The argument is not against intervention. Targeted transparency requirements (model cards, default-shipping disclosures, disposition reporting) are themselves evaluation infrastructure and may be reasonably mandated. The argument is against importing the GDPR template wholesale onto a substrate where its mechanism cannot grip. The political vocabulary for this distinction is barely formed. The structural fact is that the third regime calls for a third kind of intervention, and that intervention is closer to public-goods provision than to legal-floor regulation.

Closure

Three paths to the friendly monopoly. One is regulated. One is internally disciplined. One is unguarded and structurally requires a new mechanism, and the new mechanism is reader-side evaluation infrastructure that surfaces the invisible friction the labs ship.

Coupling topology comes first; visibility of friction comes second; the discipline mechanism follows from those two together. The EU's record is correct praise for the first path. The Office record is correct evidence that the second path runs without intervention. The third path has no record yet. Whoever builds the evaluation substrate is doing the work the third regime requires, and the work looks nothing like the work GDPR did, even though the equilibrium it would produce looks the same from outside.

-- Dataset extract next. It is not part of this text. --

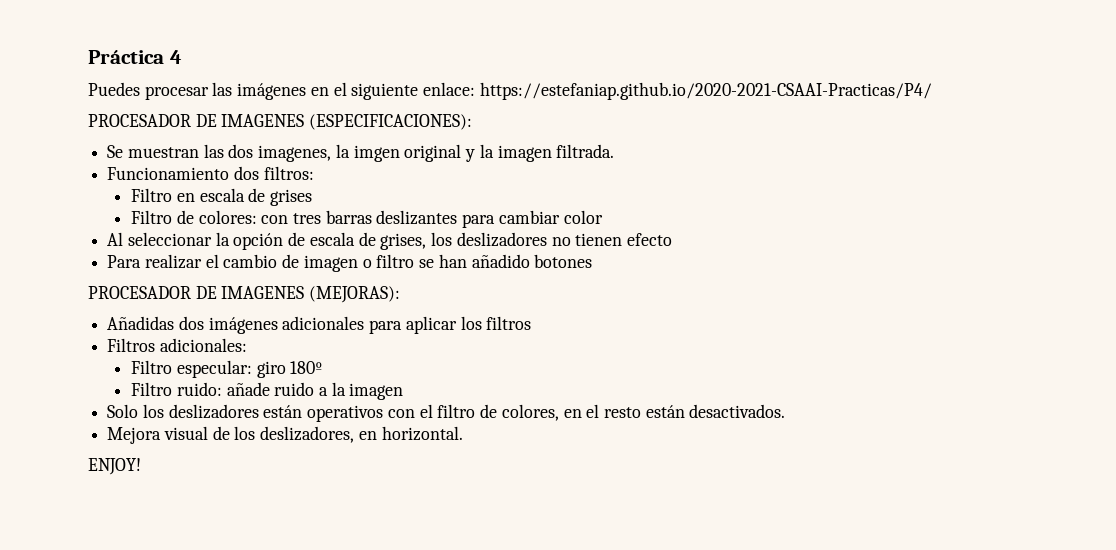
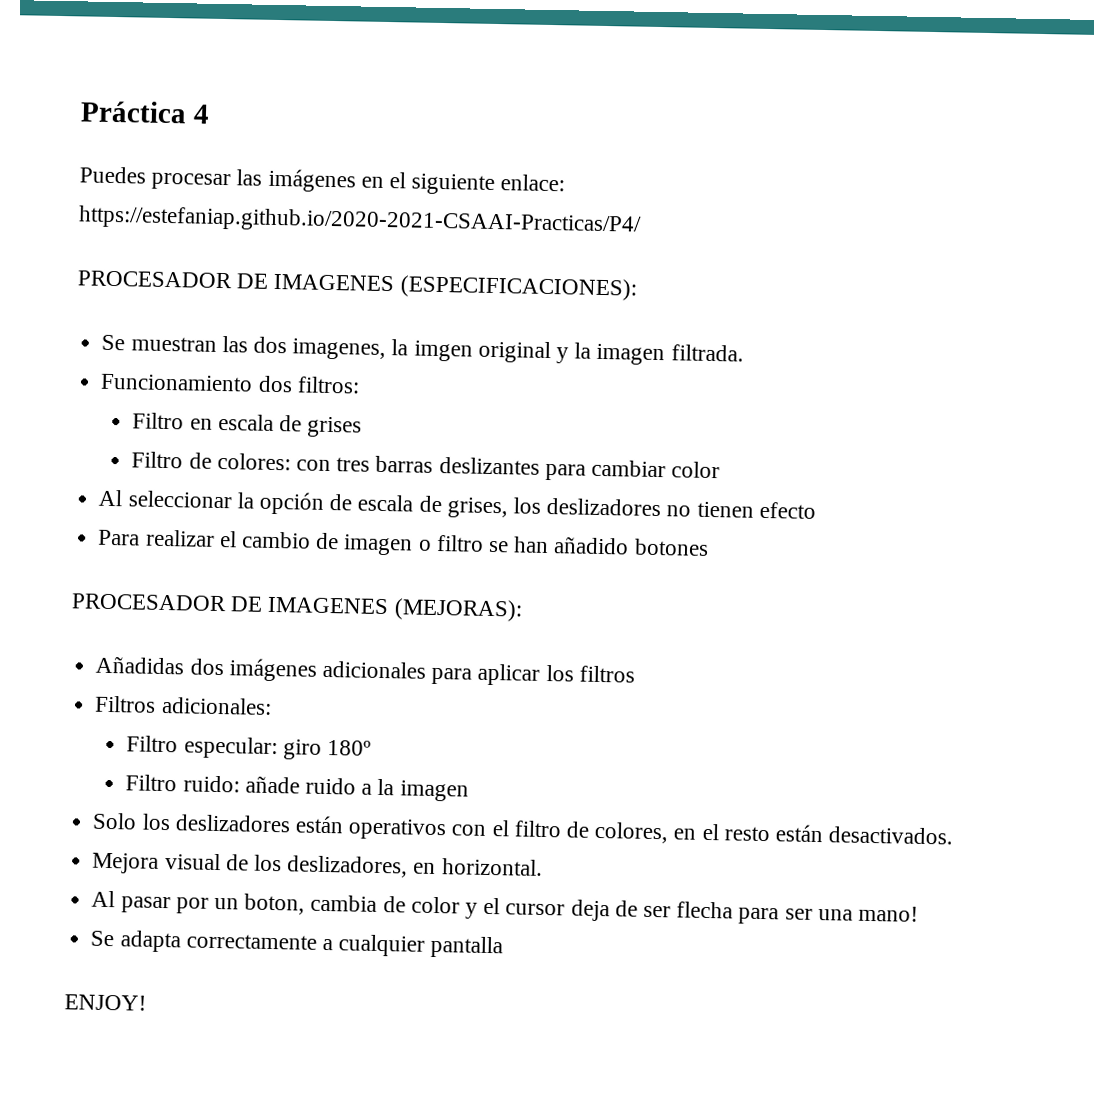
(463, 433) none -> [91,890,920,925] [90,930,504,959] // Al pasar por un boton, cambia de color y el cursor deja de ser flecha para ser una mano! // Se adapta correctamente a cualquier pantalla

The door GDPR put in was structurally necessary on the substrate it was put in on. The next substrate doesn't need a door. It needs a window.


Predecessor: friendly-monopoly (v1 thesis under Frame A — GDPR-pattern recurs on AI). This crystal supersedes the predecessor's central forward bet and inherits its empirical anchoring on the first path. Provenance trail: brain/provenance/exit-option-floor/ (v1 archive) and brain/provenance/friendly-monopoly-b/ (-b archive).

Sources: GDPR Article 20 (Regulation 2016/679, in force May 2018) on data portability rights. EU Digital Markets Act (in force 2023; seven gatekeepers designated 2024-2025; €500M Apple fine and €200M Meta fine in 2024). FCC wireless number portability mandate (2003, US). Microsoft Office's thirty-year file-format dominance trajectory; Intel/AMD server-CPU competition; Internet Explorer's peak share 2002-2003. The trifurcation of friendly-monopoly paths by coupling topology and friction visibility, the third-regime claim (indirect-coupling-with-invisible-friction), the reader-side-evaluation-infrastructure-as-new-discipline-mechanism, the libertarian-adjacent-as-structurally-derived-not-editorial framing, and the door-vs-window close are this node's, building on direct-network-lock, default-lock-in, and evaluation-bottleneck.